The Palestinian refugee question is one of the oldest unresolved refugee plights. Today 5.8 million Palestinian refugees are registered as “Palestine refugees”, and many live in refugee camps across the Middle East. Those who are not officially registered are nonetheless stateless, dispersed throughout every continent, and nearly every country.

The international community, manifested first in the League of Nations, and later in the United Nations, was complicit in creating the Palestinian refugee problem, producing the legal and political conditions of territorial expansionism and imperial domination, under which such a problem was bound to emerge. After the First World War, European victors divided the ruins of the vast and multi-ethnic Ottoman empire between them into new states where no national borders had previously existed. This initiated British colonial rule over Palestine. Next, in 1917, the British signed the Balfour Declaration, supporting a Jewish homeland in Palestine at a time when 90 per cent of the local population was Arab Palestinian, and without their consent or recognition of their claims.

The Balfour Declaration was incorporated into the British mandate over Palestine, facilitating the rise of the Zionist movement and increasing Jewish immigration to Palestine. Zionism, as ideology and movement, emerged as a response to rising antisemitism and fascism in Europe and Russia. It regarded the settler-colonial formation of a Jewish state in Palestine as a solution to “the Jewish Question.”
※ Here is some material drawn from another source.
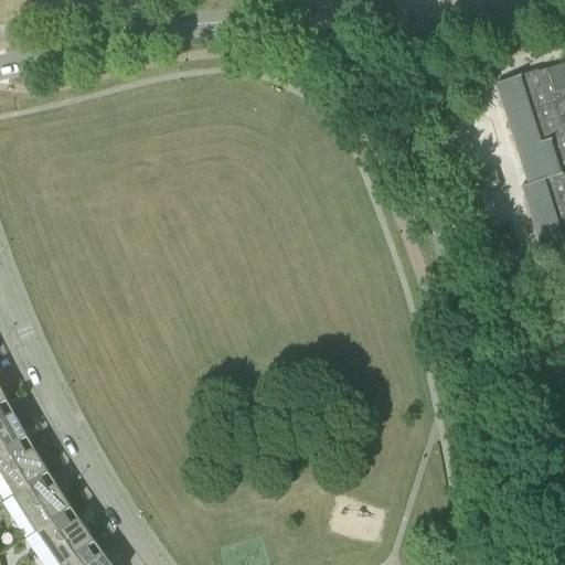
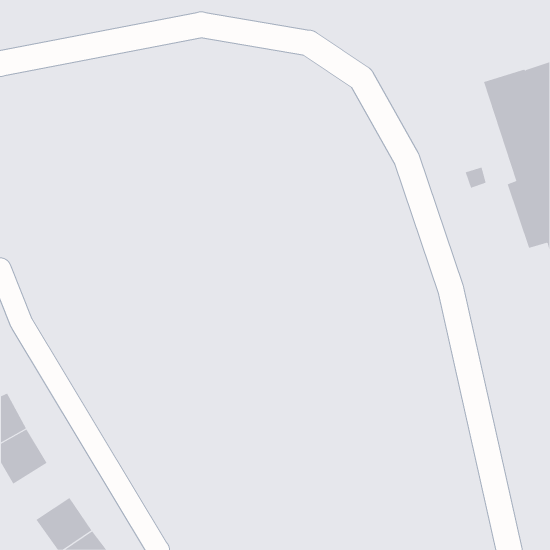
building: [13,475,72,533] -> none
In British-ruled Palestine, tensions between local Palestinian communities and the Zionist movement intensified with increasing Jewish immigration and land grabs. The backdrop for this Jewish influx included the fact that many European countries had closed their doors to persecuted Jewish refugees, despite knowledge of virulent Nazi antisemitism and rising Nazi persecution during the inter-war period—antisemitism and persecution that culminated in the industrial genocide of six million Jews during the Second World War.
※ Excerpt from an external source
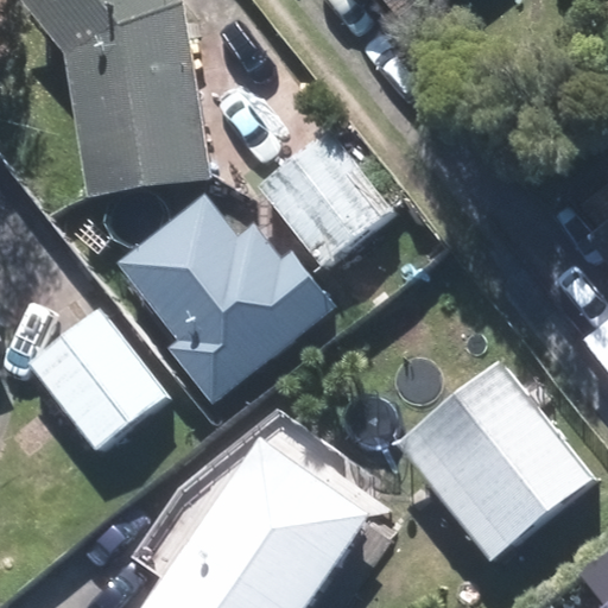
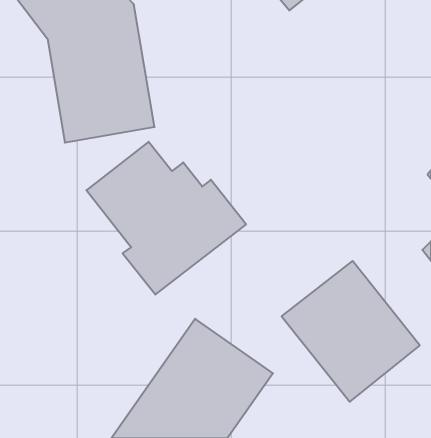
building: [255,132,386,265] -> none
building: [25,306,165,449] -> none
In 1947 the British announced their plans to withdraw and to transfer their mandate over Palestine to the newly established United Nations. As an attempt to solve the “question of Palestine”, in November 1947, the UN General Assembly voted to partition Palestine into two states, a Jewish and an Arab state, Resolution 181. This Resolution, however, did not lead to any solutions, but rather signalled the start of war. The first phase of the war raged between Zionist troops, the British and local Palestinians, and the second phase was a regional war. The neighbouring countries entered the fray the day after David Ben Gurion, a prominent Jewish leader, proclaimed the establishment of the new state of Israel on May 14th 1948.

During the war, some 750,000 Palestinians fled their homes to areas outside of what became the new state of Israel. In historical scholarship, there is consensus that Israel was mainly to blame for this displacement, through violence, massacres, propaganda and direct deportations. Close to two thirds of the local Palestinian population was dispersed in the region, many to Lebanon, Syria, Jordan and the new geographic entities of the West Bank and Gaza. Palestinians refer to this experience as “the Nakba”, or “the catastrophe”.

In 1949, when the war ended, Palestine ceased to exist on any map. Though the UN partition plan of 1947 had defined 56 per cent of Mandate Palestine for the Jewish state, during the war Israeli forces conquered territories beyond the majority set aside for them, colonising 78 per cent of Mandate Palestine. Less than ten per cent of the original inhabitants of those lands remained in their homes, and thus the Palestinians became a refugee nation.